“Daunting.” “Somber.” “Tough decisions.” This is the language of Colorado’s 2009 legislative session which opens Wednesday.
Even with historical markers —two African-American men leading the Senate and, for the first time the House of Representatives — this year’s Democratic-led Legislature will be far from a jubilant affair with a state government in the decided throes of hard times.
The 120-day session kicks off with a forecast budget shortfall of at least $631 million. Thanks to numerous spending requirements specified in the state’s Constitution, any programs above and beyond are subject to potential axing by the 100-member body.
As the Colorado Independent, The Colorado Springs Gazette, the Rocky, The Denver Post and other news outlets have reported, shortly before Christmas, Gov. Bill Ritter’s office announced an even bigger hit, a likely 10 percent cut in the budget to address the shortfall, which the governor’s spokesman, Evan Dreyer, put at “close to $800 million.”
An economic stimulus package, still in the formative stages, from President-elect Barack Obama’s incoming administration will bring some relief. Gov. Ritter has asked for $1.4 billion in transportation projects in Colorado, which will create, by some reports, an estimated 39,000 jobs.
But, as The Denver Post has noted, “no one expects the federal government to make Colorado’s deficit go away.” Senate President Peter Groff, D-Denver, along with other legislative leaders, have been warning of Colorado’s bleak economic landscape for weeks now — though many, Republican and Democrats alike, have tried to send assurances that they are up for the task ahead.
At the top of the list: Creating jobs in an environment when unemployment rates are creeping higher every month.
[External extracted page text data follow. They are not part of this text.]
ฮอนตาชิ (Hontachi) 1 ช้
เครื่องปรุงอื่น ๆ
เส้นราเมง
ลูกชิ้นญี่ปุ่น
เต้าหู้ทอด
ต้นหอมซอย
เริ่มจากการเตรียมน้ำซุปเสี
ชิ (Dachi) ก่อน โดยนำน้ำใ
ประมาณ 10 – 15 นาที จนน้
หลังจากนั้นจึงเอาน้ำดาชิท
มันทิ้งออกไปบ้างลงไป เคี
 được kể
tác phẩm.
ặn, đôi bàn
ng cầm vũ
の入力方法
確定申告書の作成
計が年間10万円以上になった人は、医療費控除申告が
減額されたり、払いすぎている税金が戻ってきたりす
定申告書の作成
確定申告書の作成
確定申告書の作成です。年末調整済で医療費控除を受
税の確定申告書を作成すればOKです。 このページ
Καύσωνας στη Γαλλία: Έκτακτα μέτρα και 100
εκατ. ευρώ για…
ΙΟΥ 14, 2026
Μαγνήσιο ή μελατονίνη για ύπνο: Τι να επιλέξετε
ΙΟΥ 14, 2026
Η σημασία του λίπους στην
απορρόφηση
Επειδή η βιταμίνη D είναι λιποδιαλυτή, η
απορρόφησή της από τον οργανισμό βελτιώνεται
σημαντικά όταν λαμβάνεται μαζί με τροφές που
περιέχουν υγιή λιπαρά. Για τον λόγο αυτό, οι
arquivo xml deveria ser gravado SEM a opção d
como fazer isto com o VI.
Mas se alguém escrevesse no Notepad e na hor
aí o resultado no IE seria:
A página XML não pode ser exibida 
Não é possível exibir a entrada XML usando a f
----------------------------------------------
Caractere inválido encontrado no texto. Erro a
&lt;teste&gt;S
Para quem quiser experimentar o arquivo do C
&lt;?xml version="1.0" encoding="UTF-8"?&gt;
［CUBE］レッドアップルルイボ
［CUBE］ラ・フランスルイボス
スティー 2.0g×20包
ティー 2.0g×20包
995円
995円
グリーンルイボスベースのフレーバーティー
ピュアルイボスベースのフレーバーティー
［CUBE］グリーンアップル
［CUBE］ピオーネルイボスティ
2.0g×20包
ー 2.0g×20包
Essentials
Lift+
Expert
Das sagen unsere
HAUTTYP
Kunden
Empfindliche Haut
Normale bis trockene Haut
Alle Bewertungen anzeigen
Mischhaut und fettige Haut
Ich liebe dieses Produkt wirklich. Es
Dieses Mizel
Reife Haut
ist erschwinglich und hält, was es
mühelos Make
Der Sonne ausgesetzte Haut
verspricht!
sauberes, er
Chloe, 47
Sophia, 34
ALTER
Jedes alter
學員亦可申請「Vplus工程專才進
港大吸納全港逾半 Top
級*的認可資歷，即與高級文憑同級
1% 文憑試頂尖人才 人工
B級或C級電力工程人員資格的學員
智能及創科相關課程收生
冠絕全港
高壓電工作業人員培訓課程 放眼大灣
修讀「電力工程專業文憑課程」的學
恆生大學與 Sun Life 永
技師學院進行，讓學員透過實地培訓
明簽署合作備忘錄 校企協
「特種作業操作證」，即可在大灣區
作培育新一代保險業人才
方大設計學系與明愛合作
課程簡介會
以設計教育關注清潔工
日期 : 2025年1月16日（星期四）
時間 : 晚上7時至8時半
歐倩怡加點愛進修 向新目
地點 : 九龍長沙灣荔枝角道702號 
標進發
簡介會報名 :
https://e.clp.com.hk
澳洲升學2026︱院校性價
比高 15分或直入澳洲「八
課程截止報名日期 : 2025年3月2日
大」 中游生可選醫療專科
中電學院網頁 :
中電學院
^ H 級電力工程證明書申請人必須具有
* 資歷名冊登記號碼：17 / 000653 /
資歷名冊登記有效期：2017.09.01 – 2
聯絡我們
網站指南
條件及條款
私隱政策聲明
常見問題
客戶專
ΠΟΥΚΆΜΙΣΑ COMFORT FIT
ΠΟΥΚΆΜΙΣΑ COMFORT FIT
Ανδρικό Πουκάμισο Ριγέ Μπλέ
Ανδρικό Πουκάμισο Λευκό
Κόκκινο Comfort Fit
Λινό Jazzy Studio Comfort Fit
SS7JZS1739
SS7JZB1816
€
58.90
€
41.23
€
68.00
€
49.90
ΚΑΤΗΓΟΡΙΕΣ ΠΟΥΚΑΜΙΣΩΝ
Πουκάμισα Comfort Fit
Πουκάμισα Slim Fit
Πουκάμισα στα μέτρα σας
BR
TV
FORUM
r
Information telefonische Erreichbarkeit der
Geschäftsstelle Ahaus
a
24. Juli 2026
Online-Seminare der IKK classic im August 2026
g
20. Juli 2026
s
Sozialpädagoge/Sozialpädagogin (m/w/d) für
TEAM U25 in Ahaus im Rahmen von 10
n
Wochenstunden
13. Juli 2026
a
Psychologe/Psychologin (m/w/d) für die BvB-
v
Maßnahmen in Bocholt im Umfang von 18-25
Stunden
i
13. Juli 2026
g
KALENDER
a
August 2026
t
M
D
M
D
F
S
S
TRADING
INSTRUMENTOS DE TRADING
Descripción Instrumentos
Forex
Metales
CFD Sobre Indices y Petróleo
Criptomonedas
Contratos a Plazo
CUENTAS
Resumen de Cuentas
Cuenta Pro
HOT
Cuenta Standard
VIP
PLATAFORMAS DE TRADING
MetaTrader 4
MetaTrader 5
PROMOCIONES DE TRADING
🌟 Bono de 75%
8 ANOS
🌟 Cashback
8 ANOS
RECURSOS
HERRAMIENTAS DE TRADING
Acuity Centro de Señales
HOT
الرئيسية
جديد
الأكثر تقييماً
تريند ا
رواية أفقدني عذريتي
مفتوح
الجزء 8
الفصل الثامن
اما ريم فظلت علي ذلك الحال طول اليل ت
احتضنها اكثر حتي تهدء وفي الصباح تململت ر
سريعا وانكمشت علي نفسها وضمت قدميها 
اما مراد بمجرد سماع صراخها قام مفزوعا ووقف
Figuring out ways to fund already overstressed roads and infrastructure. Trying to ensure that higher education doesn’t take a bigger hit. Moving forward with meaningful — or any — progress on addressing Colorado’s health care crisis. Other proposed legislation, especially those that cost money, are likely doomed even before they get out of committee.
And, at least so far, legislative leaders, including Groff and state Rep. Terrance Carroll, a Denver Democrat who is likely to become Colorado’s next Speaker of the House, have not yet specified where cuts may occur. The Denver Post has reported that Carroll, speaking at a recent editorial board meeting, said he “wasn’t inclined to go back to the ‘Dark Ages’ of higher education funding, referring to debilitating cuts the system suffered during the last economic downturn.”
Yet Carroll also told the board that transportation and infrastructure needs must be a priority — an opinion that has been shared in various venues for the past year by the governor’s office, as well as leaders in the minority GOP.
On Sunday, the Post published opinion pieces submitted by both Groff and Josh Penry, a Republican from Grand Junction and the incoming Senate Minority Leader. Both minced no words about the state of the budget and the daunting task that the Legislature must tackle beginning this week.
“Jobs and highways,” Penry wrote. “Those will be the top two priorities facing Colorado’s General Assembly when it convenes on Wednesday. The public, hard-pressed by a deepening recession, expects action. So do the employers who create our jobs.”
Noted Groff: “When the General Assembly convenes on Wednesday, we will have an overriding focus that will guide us throughout the legislative session: to protect and produce jobs across Colorado.
“As economic activity slows, the revenue that state government uses to provide essential services — such as educating children, providing basic health care, plowing snowy roads, or policing our highways, among many others — is projected to drop precipitously at a time when many of those services are especially critical,” he wrote.
How they and other Colorado leaders plan to deliver, is a story in the making.